Remove the voting barrier
By Alvaro F. Fernandez, Special to the Sentinel
On Election Day, Floridians may again see a mishandled election that unfairly disenfranchises eligible voters. To avoid this, I call on Secretary of State Kurt Browning to suspend enforcement of the "no match, no vote" voter verification statute. He can and should delay enforcing this burdensome and unnecessary law.
This law prevents newly-registered voters from voting by regular ballot if the state doesn't verify their drivers license or Social Security number by matching it with a state or federal database -- even when the source of the problem is a clerical error or typographical error.
County officials must notify unmatched applicants who, to be added to the voter rolls, must provide a copy of their drivers license or Social Security card. If applicants don't receive or understand that notice and appear at the polls on Election Day, they get a provisional ballot -- which won't count unless they give officials a copy of their valid identification card within 48 hours.
The requirement places unnecessary obstacles in the paths of people who are energized by the upcoming election and excited to vote for the first time -- and disenfranchises voters unless they correct clerical errors made by the government.
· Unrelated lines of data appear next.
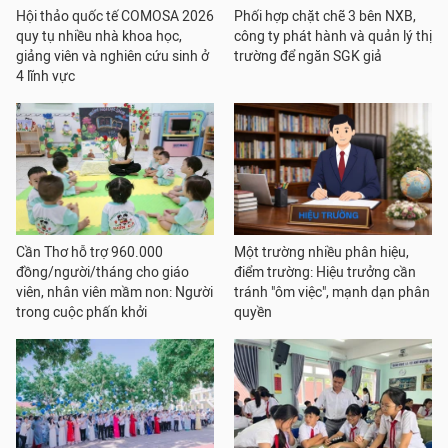
Hội thảo quốc tế COMOSA 2026
Phối hợp chặt chẽ 3 bên NXB,
quy tụ nhiều nhà khoa học,
công ty phát hành và quản lý thị
giảng viên và nghiên cứu sinh ở
trường để ngăn SGK giả
4 lĩnh vực
Cần Thơ hỗ trợ 960.000
Một trường nhiều phân hiệu,
đồng/người/tháng cho giáo
điểm trường: Hiệu trưởng cần
viên, nhân viên mầm non: Người
tránh "ôm việc", mạnh dạn phân
trong cuộc phấn khởi
quyền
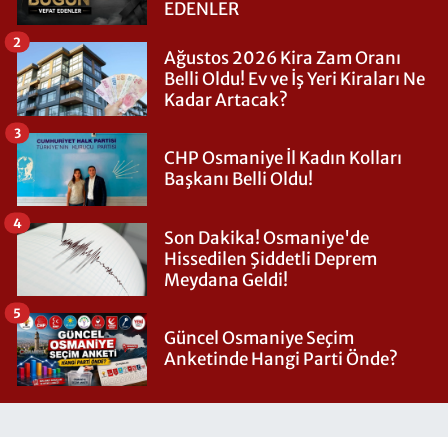
EDENLER
2
Ağustos 2026 Kira Zam Oranı
Belli Oldu! Ev ve İş Yeri Kiraları Ne
Kadar Artacak?
3
CHP Osmaniye İl Kadın Kolları
Başkanı Belli Oldu!
4
Son Dakika! Osmaniye'de
Hissedilen Şiddetli Deprem
Meydana Geldi!
5
Güncel Osmaniye Seçim
Anketinde Hangi Parti Önde?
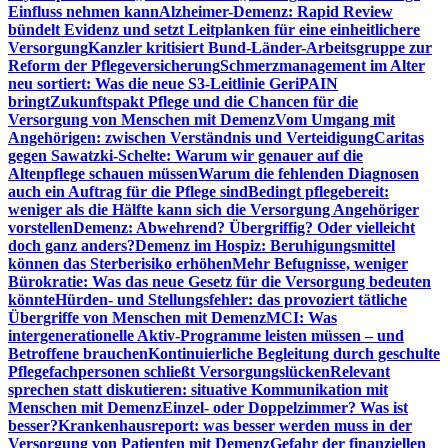
Einfluss nehmen kann
Alzheimer-Demenz: Rapid Review
bündelt Evidenz und setzt Leitplanken für eine einheitlichere
Versorgung
Kanzler kritisiert Bund-Länder-Arbeitsgruppe zur
Reform der Pflegeversicherung
Schmerzmanagement im Alter
neu sortiert: Was die neue S3-Leitlinie GeriPAIN
bringt
Zukunftspakt Pflege und die Chancen für die
Versorgung von Menschen mit Demenz
Vom Umgang mit
Angehörigen: zwischen Verständnis und Verteidigung
Caritas
gegen Sawatzki-Schelte: Warum wir genauer auf die
Altenpflege schauen müssen
Warum die fehlenden Diagnosen
auch ein Auftrag für die Pflege sind
Bedingt pflegebereit:
weniger als die Hälfte kann sich die Versorgung Angehöriger
vorstellen
Demenz: Abwehrend? Übergriffig? Oder vielleicht
doch ganz anders?
Demenz im Hospiz: Beruhigungsmittel
können das Sterberisiko erhöhen
Mehr Befugnisse, weniger
Bürokratie: Was das neue Gesetz für die Versorgung bedeuten
könnte
Hürden- und Stellungsfehler: das provoziert tätliche
Übergriffe von Menschen mit Demenz
MCI: Was
intergenerationelle Aktiv-Programme leisten müssen – und
Betroffene brauchen
Kontinuierliche Begleitung durch geschulte
Pflegefachpersonen schließt Versorgungslücken
Relevant
sprechen statt diskutieren: situative Kommunikation mit
Menschen mit Demenz
Einzel- oder Doppelzimmer? Was ist
besser?
Krankenhausreport: was besser werden muss in der
Versorgung von Patienten mit Demenz
Gefahr der finanziellen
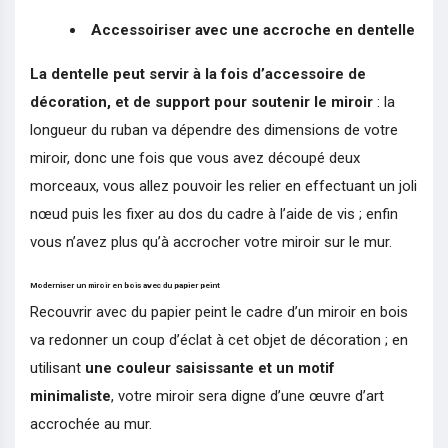
Accessoiriser avec une accroche en dentelle
La dentelle peut servir à la fois d’accessoire de
décoration, et de support pour soutenir le miroir
: la
longueur du ruban va dépendre des dimensions de votre
miroir, donc une fois que vous avez découpé deux
morceaux, vous allez pouvoir les relier en effectuant un joli
nœud puis les fixer au dos du cadre à l’aide de vis ; enfin
vous n’avez plus qu’à accrocher votre miroir sur le mur.
Moderniser un miroir en bois avec du papier peint
Recouvrir avec du papier peint le cadre d’un miroir en bois
va redonner un coup d’éclat à cet objet de décoration ; en
utilisant
une couleur saisissante et un motif
minimaliste
, votre miroir sera digne d’une œuvre d’art
accrochée au mur.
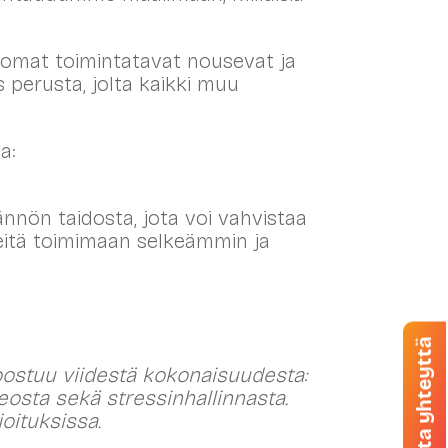
omat toimintatavat nousevat ja
is perusta, jolta kaikki muu
a:
nnön taidosta, jota voi vahvistaa
 meitä toimimaan selkeämmin ja
Ota yhteyttä
oostuu viidestä kokonaisuudesta:
eosta sekä stressinhallinnasta.
joituksissa.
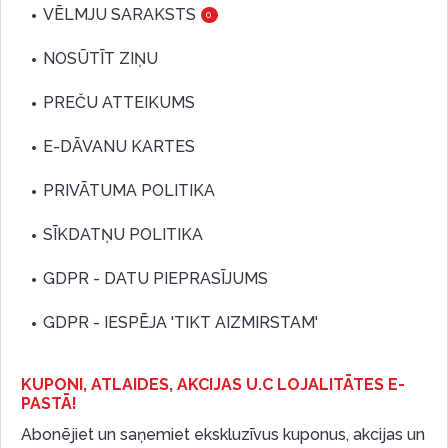
VĒLMJU SARAKSTS
0
NOSŪTĪT ZIŅU
PREČU ATTEIKUMS
E-DĀVANU KARTES
PRIVĀTUMA POLITIKA
SĪKDATŅU POLITIKA
GDPR - DATU PIEPRASĪJUMS
GDPR - IESPĒJA 'TIKT AIZMIRSTAM'
KUPONI, ATLAIDES, AKCIJAS U.C LOJALITĀTES E-
PASTĀ!
Abonējiet un saņemiet ekskluzīvus kuponus, akcijas un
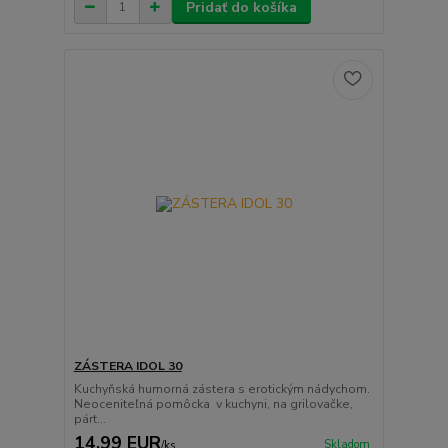
Pridať do košíka
ZÁSTERA IDOL 30
Kuchyňská humorná zástera s erotickým nádychom.
Neoceniteľná pomôcka v kuchyni, na grilovačke,
párt...
14,99 EUR
Skladom
/
ks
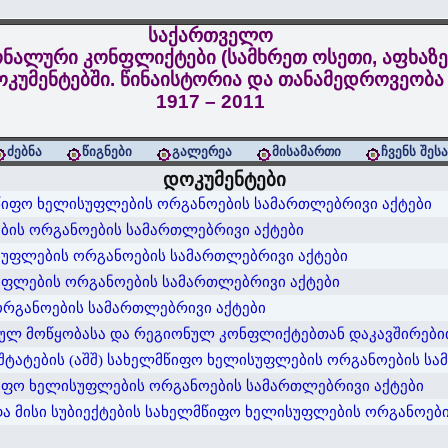
საქართველო
ნალური კონფლიქტები (სამხრეთ ოსეთი, აფხაზე
კუმენტებში. წინაისტორია და თანამედროვეობა
1917 – 2011
ძებნა
წიგნები
გალერეა
მისამართი
ჩვენს შეს
დოკუმენტები
იფო ხელისუფლების ორგანოების სამართლებრივი აქტები
ბის ორგანოების სამართლებრივი აქტები
სუფლების ორგანოების სამართლებრივი აქტები
უფლების ორგანოების სამართლებრივი აქტები
ორგანოების სამართლებრივი აქტები
ულ მოწყობასა და რეგიონულ კონფლიქტებთან დაკავშირები
შტატების (აშშ) სახელმწიფო ხელისუფლების ორგანოების სა
წიფო ხელისუფლების ორგანოების სამართლებრივი აქტები
და მისი სუბიექტების სახელმწიფო ხელისუფლების ორგანოებ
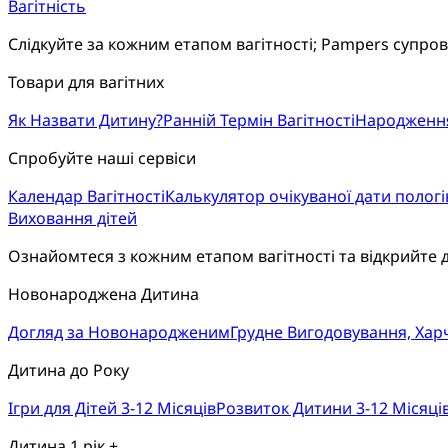
Вагітність
Слідкуйте за кожним етапом вагітності; Pampers супро
Товари для вагітних
Як Назвати Дитину?
Ранній Термін Вагітності
Народженн
Спробуйте наші сервіси
Календар Вагітності
Калькулятор очікуваної дати пологі
Виховання дітей
Ознайомтеся з кожним етапом вагітності та відкрийте 
Новонароджена Дитина
Догляд за Новонародженим
Грудне Вигодовування, Ха
Дитина до Року
Ігри для Дітей 3-12 Місяців
Розвиток Дитини 3-12 Місяці
Дитина 1 рік +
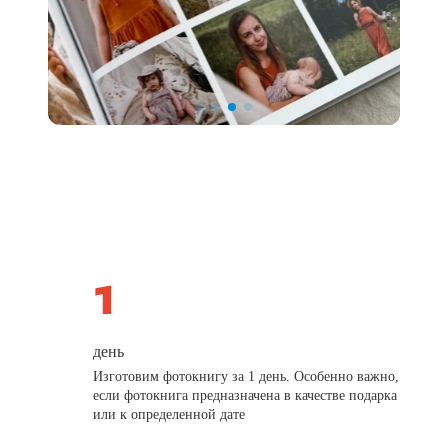
день
Изготовим фотокнигу за 1 день. Особенно важно,
если фотокнига предназначена в качестве подарка
или к определенной дате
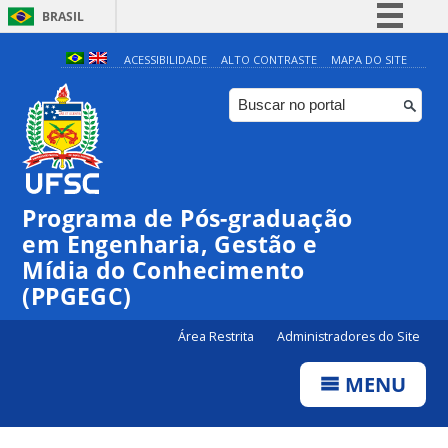
BRASIL
Simplifique!
ACESSIBILIDADE
ALTO CONTRASTE
MAPA DO SITE
Comunica BR
Participe
Acesso à informação
Legislação
Programa de Pós-graduação
Canais
em Engenharia, Gestão e
Mídia do Conhecimento
(PPGEGC)
Área Restrita
Administradores do Site
MENU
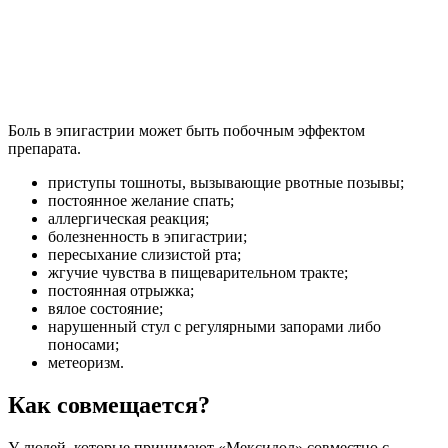
Боль в эпигастрии может быть побочным эффектом
препарата.
приступы тошноты, вызывающие рвотные позывы;
постоянное желание спать;
аллергическая реакция;
болезненность в эпигастрии;
пересыхание слизистой рта;
жгучие чувства в пищеварительном тракте;
постоянная отрыжка;
вялое состояние;
нарушенный стул с регулярными запорами либо
поносами;
метеоризм.
Как совмещается?
У людей, которые принимают «Мексидол» совместно с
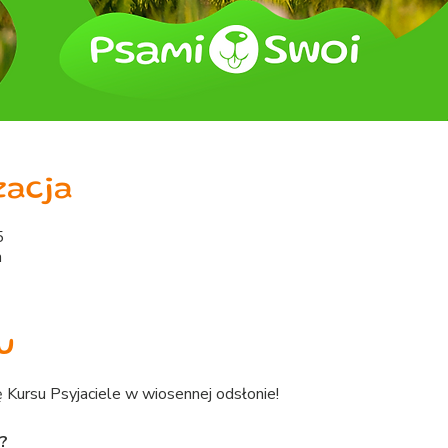
zacja
5
a
u
 Kursu Psyjaciele w wiosennej odsłonie!
?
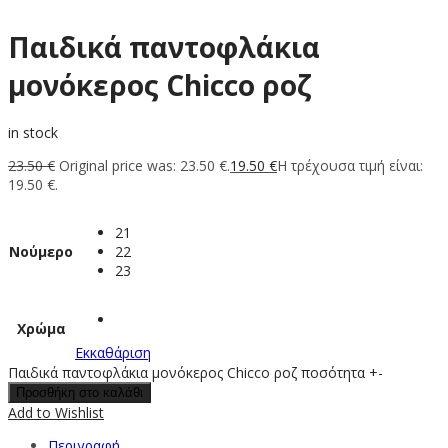
Παιδικά παντοφλάκια
μονόκερος Chicco ροζ
in stock
23.50
€
Original price was: 23.50 €.
19.50
€
Η τρέχουσα τιμή είναι:
19.50 €.
21
Νούμερο
22
23
Χρώμα
Εκκαθάριση
Παιδικά παντοφλάκια μονόκερος Chicco ροζ ποσότητα
+
-
Προσθήκη στο καλάθι
Add to Wishlist
Περιγραφή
Before the presidential primary, 16,000 citizens were blocked from the voter rolls by the law. It disproportionately impacts voters of color who have nontraditional names, including Latino voters who use two surnames, thus increasing the likelihood of clerical errors. In 2006 and 2007, 65 percent of the unmatched applicants were either Latino or African American. Latinos comprised only 15 percent of the applicant pool, but a whopping 39 percent of them were prevented from registering. African Americans comprised only 13 percent of the applicant pool, yet 26 percent of them were kept from the rolls.
Browning says this law is necessary to prevent fraudulent voters from registering -- despite scant evidence of voter-registration fraud in Florida. And while election officials must verify voters' identities -- that is, make sure voters are who they say they are -- this law does not accomplish that purpose. Indeed, voters who verify their identities by showing poll workers their drivers licenses, U.S. passports or military identifications will have their votes go uncounted if they do not give election officials an extra copy of an ID card in the two days after the election.
Last year, the Southwest Voter Registration Education Project and other groups challenged the law in federal court, and the court blocked enforcement of the law for the presidential primary. That ruling was reversed on appeal, but the lawsuit continues, and there hasn't yet been a final ruling. This makes all the more puzzling Browning's announcement that he would abruptly begin enforcing the burdensome law just weeks before the registration deadline.
Browning should not put Florida's voters at risk. The Division of Elections is already overwhelmed trying to process a backlog of thousands of new applications. Forcing officials to contend with an unnecessary matching law when they're already inundated makes no sense -- especially because the law won't stop any voter fraud and will stop thousands of citizens from having their ballots counted on Election Day.
Alvaro F. Fernandez is a regional director of the Southwest Voter Registration Education Project, a plaintiff in a lawsuit challenging the voter verification law.